The ILRS, though initially discussed in 2017, gained momentum after Russia’s 2022 invasion of Ukraine isolated it from many Western space partnerships. With Roscosmos increasingly cut off from U.S. and European space technology, China has stepped in as a critical partner, providing not just political support but also technical capabilities.
The deepening “no limits” alliance has alarmed some observers. “The moon is becoming a new theater of geopolitical competition,” said one European analyst following the ILRS developments. And unlike earlier space ventures, this one may not be driven solely by science.

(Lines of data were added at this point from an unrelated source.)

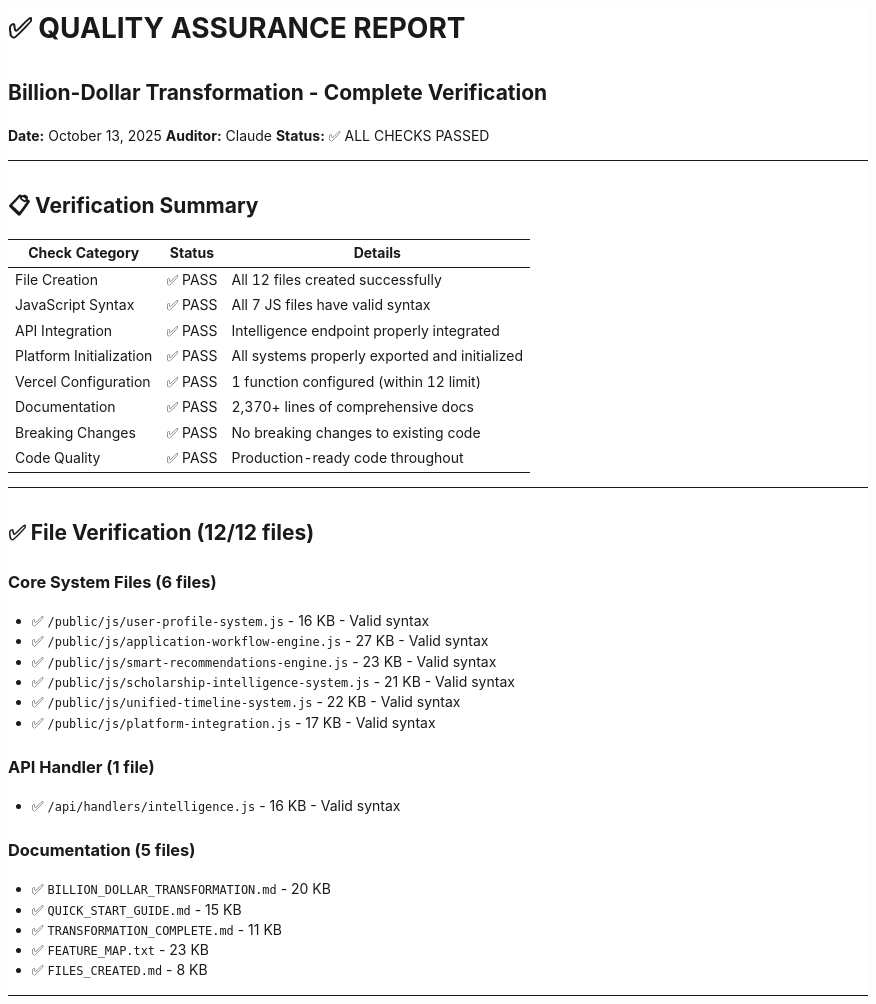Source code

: # ✅ QUALITY ASSURANCE REPORT
## Billion-Dollar Transformation - Complete Verification

**Date:** October 13, 2025
**Auditor:** Claude
**Status:** ✅ ALL CHECKS PASSED

---

## 📋 Verification Summary

| Check Category | Status | Details |
|----------------|--------|---------|
| File Creation | ✅ PASS | All 12 files created successfully |
| JavaScript Syntax | ✅ PASS | All 7 JS files have valid syntax |
| API Integration | ✅ PASS | Intelligence endpoint properly integrated |
| Platform Initialization | ✅ PASS | All systems properly exported and initialized |
| Vercel Configuration | ✅ PASS | 1 function configured (within 12 limit) |
| Documentation | ✅ PASS | 2,370+ lines of comprehensive docs |
| Breaking Changes | ✅ PASS | No breaking changes to existing code |
| Code Quality | ✅ PASS | Production-ready code throughout |

---

## ✅ File Verification (12/12 files)

### Core System Files (6 files)
- ✅ `/public/js/user-profile-system.js` - 16 KB - Valid syntax
- ✅ `/public/js/application-workflow-engine.js` - 27 KB - Valid syntax
- ✅ `/public/js/smart-recommendations-engine.js` - 23 KB - Valid syntax
- ✅ `/public/js/scholarship-intelligence-system.js` - 21 KB - Valid syntax
- ✅ `/public/js/unified-timeline-system.js` - 22 KB - Valid syntax
- ✅ `/public/js/platform-integration.js` - 17 KB - Valid syntax

### API Handler (1 file)
- ✅ `/api/handlers/intelligence.js` - 16 KB - Valid syntax

### Documentation (5 files)
- ✅ `BILLION_DOLLAR_TRANSFORMATION.md` - 20 KB
- ✅ `QUICK_START_GUIDE.md` - 15 KB
- ✅ `TRANSFORMATION_COMPLETE.md` - 11 KB
- ✅ `FEATURE_MAP.txt` - 23 KB
- ✅ `FILES_CREATED.md` - 8 KB

---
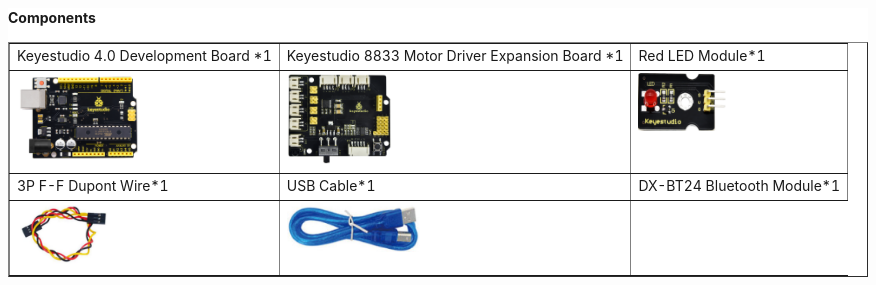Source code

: **Components**

<table border="1">
<tbody>
<tr class="odd">
<td>Keyestudio 4.0 Development Board *1</td>
<td>Keyestudio 8833 Motor Driver Expansion Board *1</td>
<td>Red LED Module*1</td>
</tr>
<tr class="even">
<td><img src="https://raw.githubusercontent.com/keyestudio/KS0559-KS0559F-Keyestudio-4WD-BT-Multi-purpose-Car-V2.0-Scratch/master/media/6131c8d782756fe051b0ef0210a76d03.png" style="width:1.27292in;height:0.91875in" /></td>
<td><img src="https://raw.githubusercontent.com/keyestudio/KS0559-KS0559F-Keyestudio-4WD-BT-Multi-purpose-Car-V2.0-Scratch/master/media/5e291db96125e27f380e8caf79e8015a.png" style="width:1.09375in;height:0.95625in" /></td>
<td><img src="https://raw.githubusercontent.com/keyestudio/KS0559-KS0559F-Keyestudio-4WD-BT-Multi-purpose-Car-V2.0-Scratch/master/media/7aacff28b0cb9b99f0dbcbf22eb309e4.png" style="width:0.91111in;height:0.61111in" /></td>
</tr>
<tr class="odd">
<td>3P F-F Dupont Wire*1</td>
<td>USB Cable*1</td>
<td>DX-BT24 Bluetooth Module*1</td>
</tr>
<tr class="even">
<td><img src="https://raw.githubusercontent.com/keyestudio/KS0559-KS0559F-Keyestudio-4WD-BT-Multi-purpose-Car-V2.0-Scratch/master/media/e9aaac06e62418ecca6eaba97a9ec518.png" style="width:1.03056in;height:0.66667in" /></td>
<td><img src="https://raw.githubusercontent.com/keyestudio/KS0559-KS0559F-Keyestudio-4WD-BT-Multi-purpose-Car-V2.0-Scratch/master/media/4f8d5af6dee9016b45d975adb2391d37.png" style="width:1.38611in;height:0.5125in" /></td>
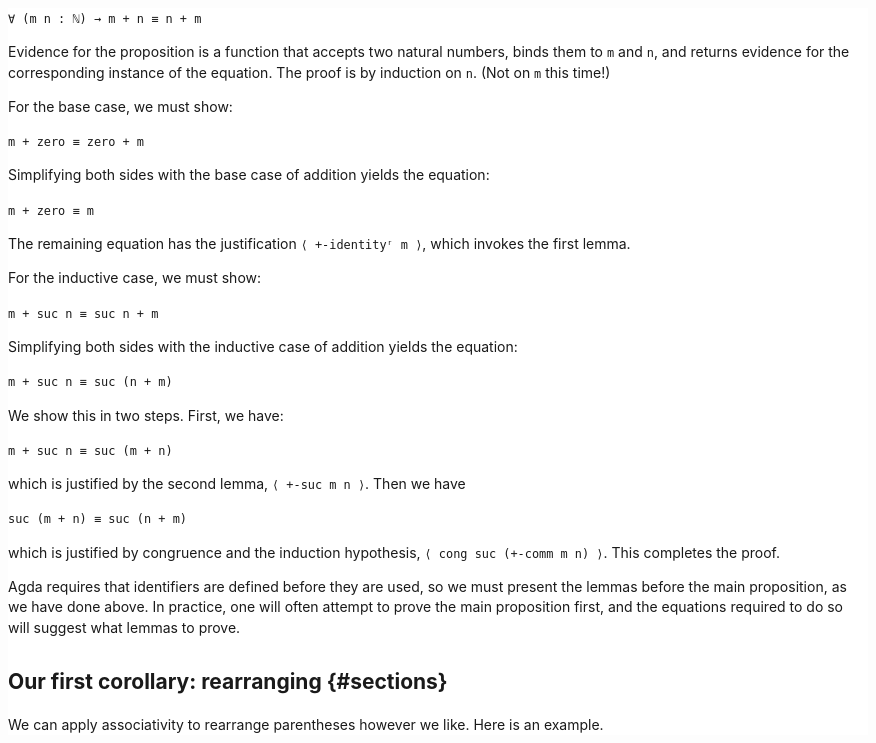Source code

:     ∀ (m n : ℕ) → m + n ≡ n + m

Evidence for the proposition is a function that accepts two
natural numbers, binds them to `m` and `n`, and returns evidence for the
corresponding instance of the equation.  The proof is by
induction on `n`.  (Not on `m` this time!)

For the base case, we must show:

    m + zero ≡ zero + m

Simplifying both sides with the base case of addition yields the equation:

    m + zero ≡ m

The remaining equation has the justification `⟨ +-identityʳ m ⟩`,
which invokes the first lemma.

For the inductive case, we must show:

    m + suc n ≡ suc n + m

Simplifying both sides with the inductive case of addition yields the equation:

    m + suc n ≡ suc (n + m)

We show this in two steps.  First, we have:

    m + suc n ≡ suc (m + n)

which is justified by the second lemma, `⟨ +-suc m n ⟩`.  Then we
have

    suc (m + n) ≡ suc (n + m)

which is justified by congruence and the induction hypothesis,
`⟨ cong suc (+-comm m n) ⟩`.  This completes the proof.

Agda requires that identifiers are defined before they are used,
so we must present the lemmas before the main proposition, as we
have done above.  In practice, one will often attempt to prove
the main proposition first, and the equations required to do so
will suggest what lemmas to prove.


## Our first corollary: rearranging {#sections}

We can apply associativity to rearrange parentheses however we like.
Here is an example.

The moon is believed to contain valuable resources — including rare Earth metals, oxygen-rich regolith, and helium-3, a potential fuel for future fusion reactors. While the 1967 Outer Space Treaty bans nations from claiming sovereignty over celestial bodies, the race to extract lunar resources is heating up, and legal interpretations vary.
What Comes Next?
Construction of the ILRS will begin in earnest after 2028. By 2035, if timelines hold, a basic outpost with robotic systems and nuclear power should be in place. From there, the plan expands: more modules, more countries, and — eventually — crewed missions.
NASA, for its part, still hopes to land astronauts on the moon before China. But with its funding in question and delays piling up, the momentum may be shifting.